Designing for Low-Skill Players: Subtle Rightness

One tendency of LSPs that I find particularly surprising and unintuitive is that they don't read cards.

Oh, they'll glance at them and get a feeling for what the card does. But they won't internalize the rules text; instead, they'll form a vague mental impression of the card's effect ("big dragon", "mana elf", or "lightning bolt") and only call to mind the actual text when it becomes relevant. In short, they evaluate cards by feeling as well as mechanics. This tendency is shared by many HSPs as well, but it shows up far more at lower skill levels.

Our job as game designers is to match the card's feeling to the mechanics as well as possible. A card which behaves in ways that are different from what the player expects is a recipe for confusion and frustration. Here are some of the tools at our disposal for getting the card to feel right. 

Name. Words like Gravedigger and Fireball go a long way towards forming an idea of the card. Even for simple creatures, players will have an easier time visualizing a Minotaur Abomination or Axebane Stag than a Groffskithur or Vizzerdrix.

Art. Some uses of art are obvious: don't draw a Whippoorwill in flight if the creature does not have flying. But there's also something to be said for capturing the emotions of the mechanical side. Take a look at these two Millstones:

Notice that the repetitive grinding of lost cards is captured very well by the former piece, with its static, symmetrical composition, muted color palette, and resigned stony face. The latter card looks more like an instant called "Crush with Rocky Wheel".

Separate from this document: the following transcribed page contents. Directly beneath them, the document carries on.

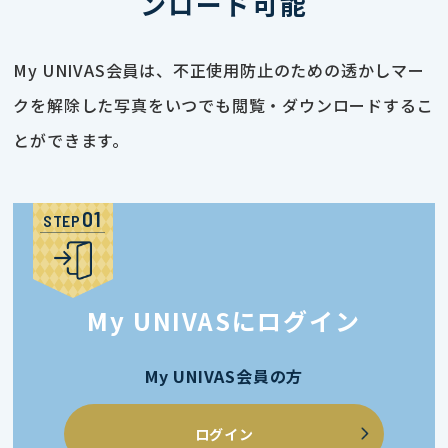
ンロード可能
My UNIVAS会員は、不正使用防止のための透かしマー
クを解除した写真をいつでも閲覧・ダウンロードするこ
とができます。
STEP
My UNIVASにログイン
My UNIVAS会員の方
ログイン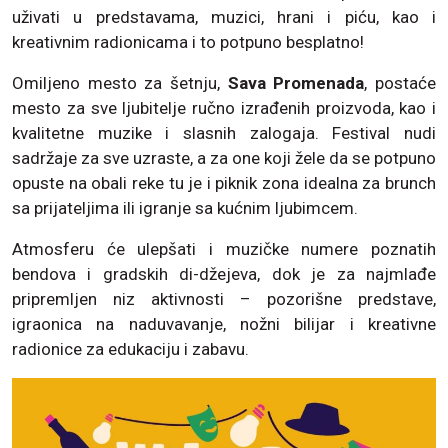
uživati u predstavama, muzici, hrani i piću, kao i
kreativnim radionicama i to potpuno besplatno!
Omiljeno mesto za šetnju,
Sava Promenada
, postaće
mesto za sve ljubitelje ručno izrađenih proizvoda, kao i
kvalitetne muzike i slasnih zalogaja. Festival nudi
sadržaje za sve uzraste, a za one koji žele da se potpuno
opuste na obali reke tu je i piknik zona idealna za brunch
sa prijateljima ili igranje sa kućnim ljubimcem.
Atmosferu će ulepšati i muzičke numere poznatih
bendova i gradskih di-džejeva, dok je za najmlađe
pripremljen niz aktivnosti – pozorišne predstave,
igraonica na naduvavanje, nožni bilijar i kreativne
radionice za edukaciju i zabavu.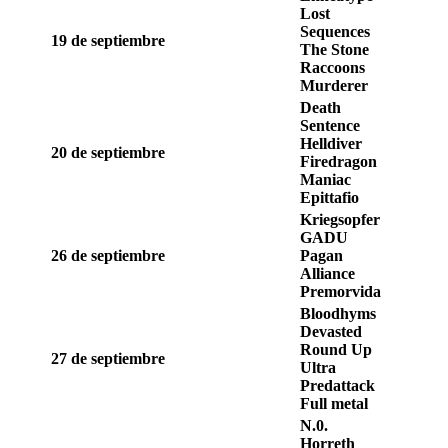
Lost
Sequences
19 de septiembre
The Stone
Raccoons
Murderer
Death
Sentence
Helldiver
20 de septiembre
Firedragon
Maniac
Epittafio
Kriegsopfer
GADU
26 de septiembre
Pagan
Alliance
Premorvida
Bloodhyms
Devasted
Round Up
27 de septiembre
Ultra
Predattack
Full metal
N.0.
Horreth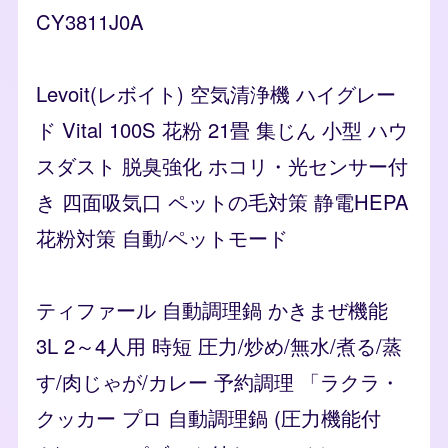
CY3811J0A
Levoit(レボイト) 空気清浄機 ハイグレー
ド Vital 100S 花粉 21畳 集じん 小型 ハウ
スダスト 脱臭強化 ホコリ・光センサー付
き 四面吸気口 ペットの毛対策 静電HEPA
花粉対策 自動/ペットモード
ティファール 自動調理鍋 かきまぜ機能
3L 2～4人用 時短 圧力/炒め/無水/煮る/蒸
す/肉じゃが/カレー 予約調理 「ラクラ・
クッカー プロ 自動調理鍋 (圧力機能付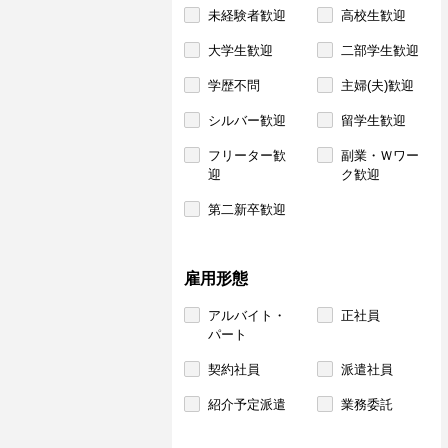
未経験者歓迎
高校生歓迎
大学生歓迎
二部学生歓迎
学歴不問
主婦(夫)歓迎
シルバー歓迎
留学生歓迎
フリーター歓
副業・Ｗワー
迎
ク歓迎
第二新卒歓迎
雇用形態
アルバイト・
正社員
パート
契約社員
派遣社員
紹介予定派遣
業務委託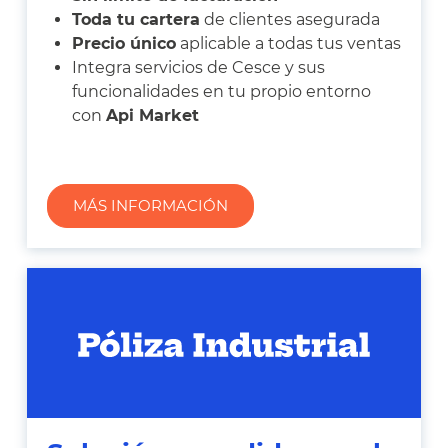
Toda tu cartera
de clientes asegurada
Precio único
aplicable a todas tus ventas
Integra servicios de Cesce y sus
funcionalidades en tu propio entorno
con
Api Market
MÁS INFORMACIÓN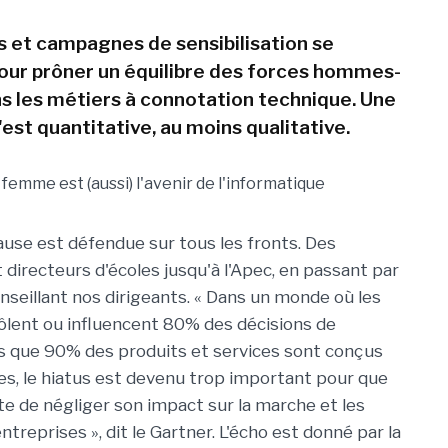
 et campagnes de sensibilisation se
pour prôner un équilibre des forces hommes-
 les métiers à connotation technique. Une
n'est quantitative, au moins qualitative.
cause est défendue sur tous les fronts. Des
 directeurs d'écoles jusqu'à l'Apec, en passant par
onseillant nos dirigeants. « Dans un monde où les
lent ou influencent 80% des décisions de
s que 90% des produits et services sont conçus
, le hiatus est devenu trop important pour que
te de négliger son impact sur la marche et les
ntreprises », dit le Gartner. L'écho est donné par la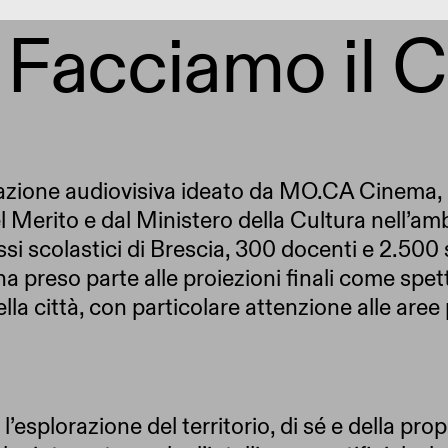
,
Facciamo il 
cazione audiovisiva ideato da MO.CA Cinema, 
del Merito e dal Ministero della Cultura nell’
si scolastici di Brescia, 300 docenti e 2.500 s
ha preso parte alle proiezioni finali come spet
ella città, con particolare attenzione alle are
i: l’esplorazione del territorio, di sé e della p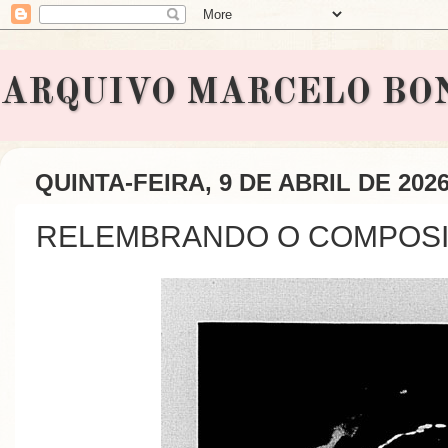
ARQUIVO MARCELO BONAVI
QUINTA-FEIRA, 9 DE ABRIL DE 202
RELEMBRANDO O COMPOSI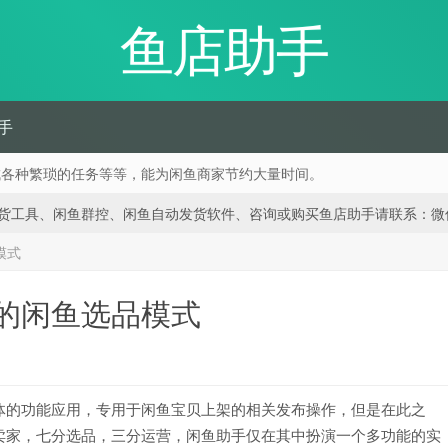
鱼店助手
手
成各种繁琐的任务等等，能为闲鱼商家节约大量时间。
、闲鱼群控、闲鱼自动发货软件、咨询或购买鱼店助手请联系：微信 188668
模式
的闲鱼选品模式
体的功能应用，专用于闲鱼宝贝上架的相关发布操作，但是在此之
卖家，七分选品，三分运营，闲鱼助手仅在其中扮演一个多功能的实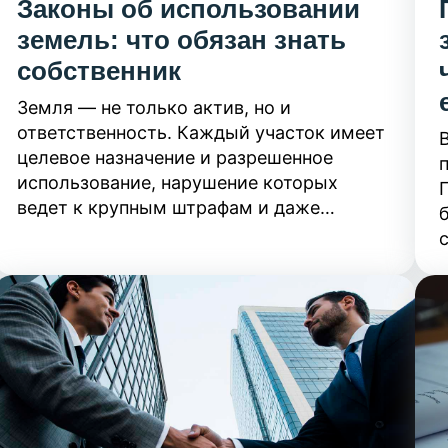
Законы об использовании
земель: что обязан знать
собственник
Земля — не только актив, но и
ответственность. Каждый участок имеет
целевое назначение и разрешенное
использование, нарушение которых
ведет к крупным штрафам и даже
изъятию территории. Узнайте, как
с
законно распоряжаться своей землей и
избежать юридических рисков.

Rarity. LSPs often use rarity as a proxy for "epicness", which is not quite the same thing as power level. Rares like Mercenaries and Shrieking Mogg are certainly more powerful than, say, Eye of the Storm in limited. However, they don't have the expected level of excitement, which makes them feel wrong as rares. Indeed, the Theros scry lands, despite being quite strong, received a lot of criticism for not feeling rare enough.

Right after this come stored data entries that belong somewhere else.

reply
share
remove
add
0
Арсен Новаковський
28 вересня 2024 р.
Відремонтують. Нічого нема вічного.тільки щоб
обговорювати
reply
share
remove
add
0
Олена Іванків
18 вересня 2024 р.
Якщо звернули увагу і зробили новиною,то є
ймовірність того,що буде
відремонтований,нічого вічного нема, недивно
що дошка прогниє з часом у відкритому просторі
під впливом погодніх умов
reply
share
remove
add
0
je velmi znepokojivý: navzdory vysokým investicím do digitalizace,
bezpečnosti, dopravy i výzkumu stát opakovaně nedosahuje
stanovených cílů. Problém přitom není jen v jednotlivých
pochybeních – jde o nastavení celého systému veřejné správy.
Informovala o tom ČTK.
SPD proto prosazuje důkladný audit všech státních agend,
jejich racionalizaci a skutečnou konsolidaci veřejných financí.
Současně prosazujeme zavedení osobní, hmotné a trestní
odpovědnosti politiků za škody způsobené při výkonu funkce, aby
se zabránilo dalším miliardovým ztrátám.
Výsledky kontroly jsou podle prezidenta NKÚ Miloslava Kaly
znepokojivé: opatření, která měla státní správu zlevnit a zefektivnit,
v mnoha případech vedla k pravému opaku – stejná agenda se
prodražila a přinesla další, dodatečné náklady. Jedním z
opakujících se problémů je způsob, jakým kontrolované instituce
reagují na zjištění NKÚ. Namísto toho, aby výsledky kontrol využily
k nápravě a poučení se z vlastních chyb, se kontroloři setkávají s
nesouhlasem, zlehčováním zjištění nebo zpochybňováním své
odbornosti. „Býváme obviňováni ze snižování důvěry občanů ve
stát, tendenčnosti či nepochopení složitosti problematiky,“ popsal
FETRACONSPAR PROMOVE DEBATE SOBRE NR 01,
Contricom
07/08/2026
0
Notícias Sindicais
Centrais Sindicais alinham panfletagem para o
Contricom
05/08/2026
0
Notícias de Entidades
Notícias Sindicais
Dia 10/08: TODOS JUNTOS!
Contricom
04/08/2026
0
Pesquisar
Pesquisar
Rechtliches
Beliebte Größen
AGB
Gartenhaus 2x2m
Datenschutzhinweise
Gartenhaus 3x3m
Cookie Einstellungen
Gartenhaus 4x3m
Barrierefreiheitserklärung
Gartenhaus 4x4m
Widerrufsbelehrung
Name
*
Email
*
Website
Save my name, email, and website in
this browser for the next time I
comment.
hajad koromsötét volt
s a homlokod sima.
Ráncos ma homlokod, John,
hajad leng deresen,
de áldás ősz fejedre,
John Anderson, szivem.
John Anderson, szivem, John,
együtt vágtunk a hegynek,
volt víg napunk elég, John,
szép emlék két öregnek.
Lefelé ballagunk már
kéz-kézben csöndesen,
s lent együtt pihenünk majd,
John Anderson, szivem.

Types. Lords notwithstanding, the words on the type line are basically there to evoke flavor. As always, this flavor needs to match the mechanics. The "Summon Titan" on Mountain Titan looks mighty silly next to 2/2 stats, as does "Creature - Elf Shaman" on a 5/7. (You all know who I'm talking about.) It's also important to reinforce the mechanical connotations of each creature type; Renegade Demon as a vanilla in Avacyn Restored was a bizarre outlier.

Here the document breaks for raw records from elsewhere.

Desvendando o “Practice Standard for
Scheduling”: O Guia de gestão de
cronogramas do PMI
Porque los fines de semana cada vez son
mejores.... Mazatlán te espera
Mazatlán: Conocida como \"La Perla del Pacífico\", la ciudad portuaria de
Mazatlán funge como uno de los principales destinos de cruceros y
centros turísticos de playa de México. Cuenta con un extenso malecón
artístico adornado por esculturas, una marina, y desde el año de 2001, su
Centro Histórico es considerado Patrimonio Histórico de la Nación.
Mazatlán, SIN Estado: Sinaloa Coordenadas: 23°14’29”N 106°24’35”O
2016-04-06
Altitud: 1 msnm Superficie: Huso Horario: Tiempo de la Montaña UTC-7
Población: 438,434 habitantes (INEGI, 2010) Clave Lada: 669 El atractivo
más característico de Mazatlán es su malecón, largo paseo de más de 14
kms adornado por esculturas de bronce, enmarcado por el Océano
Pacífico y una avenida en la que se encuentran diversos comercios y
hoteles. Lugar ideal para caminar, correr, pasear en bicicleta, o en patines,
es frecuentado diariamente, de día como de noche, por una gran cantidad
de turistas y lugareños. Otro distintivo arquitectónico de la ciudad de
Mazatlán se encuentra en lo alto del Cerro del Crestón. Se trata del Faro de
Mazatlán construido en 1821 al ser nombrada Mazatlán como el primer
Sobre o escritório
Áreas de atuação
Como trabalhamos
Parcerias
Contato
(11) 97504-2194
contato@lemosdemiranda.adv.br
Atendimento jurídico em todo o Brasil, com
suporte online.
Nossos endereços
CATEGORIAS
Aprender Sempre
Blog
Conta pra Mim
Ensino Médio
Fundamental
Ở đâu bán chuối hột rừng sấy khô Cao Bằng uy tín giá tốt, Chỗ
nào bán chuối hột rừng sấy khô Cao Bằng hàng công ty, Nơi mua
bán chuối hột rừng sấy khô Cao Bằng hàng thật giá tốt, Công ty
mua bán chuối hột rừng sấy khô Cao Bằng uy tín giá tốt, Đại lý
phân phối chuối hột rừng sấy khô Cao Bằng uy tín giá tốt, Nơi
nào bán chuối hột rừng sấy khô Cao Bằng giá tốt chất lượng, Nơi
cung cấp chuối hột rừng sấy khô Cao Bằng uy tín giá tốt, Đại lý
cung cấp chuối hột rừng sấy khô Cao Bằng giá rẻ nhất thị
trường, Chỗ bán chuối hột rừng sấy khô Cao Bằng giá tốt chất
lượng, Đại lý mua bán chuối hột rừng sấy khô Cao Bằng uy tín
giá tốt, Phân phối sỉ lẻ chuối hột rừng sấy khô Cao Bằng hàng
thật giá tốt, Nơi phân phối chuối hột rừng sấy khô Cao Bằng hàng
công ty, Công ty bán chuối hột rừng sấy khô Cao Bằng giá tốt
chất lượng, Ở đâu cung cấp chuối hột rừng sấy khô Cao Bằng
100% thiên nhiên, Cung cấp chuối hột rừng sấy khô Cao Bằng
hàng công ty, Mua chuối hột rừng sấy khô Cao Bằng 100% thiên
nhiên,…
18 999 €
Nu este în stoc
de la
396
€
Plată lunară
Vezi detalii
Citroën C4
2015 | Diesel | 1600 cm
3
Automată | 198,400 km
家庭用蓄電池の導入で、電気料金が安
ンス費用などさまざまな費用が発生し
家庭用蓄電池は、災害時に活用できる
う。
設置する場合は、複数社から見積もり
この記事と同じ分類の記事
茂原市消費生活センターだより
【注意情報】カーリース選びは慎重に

Flavor Text. This is the part of the card that players are most likely to ignore, but it's still an opportunity for additional theming. The best flavor text reinforces what the card does: Deadly Recluse and Glimpse the Future are excellent examples of this. The worst flavor text is confusing or irrelevant: Check out Root Greevil or Dwarven Pony.

This post is partly inspired by Jules' comments last week. Next week: wrapping up with a discussion of indulging or teaching LSPs via design.

1 comment:

  1. this one was very helpful. thank you. what I didn't realize before was about the flavor text.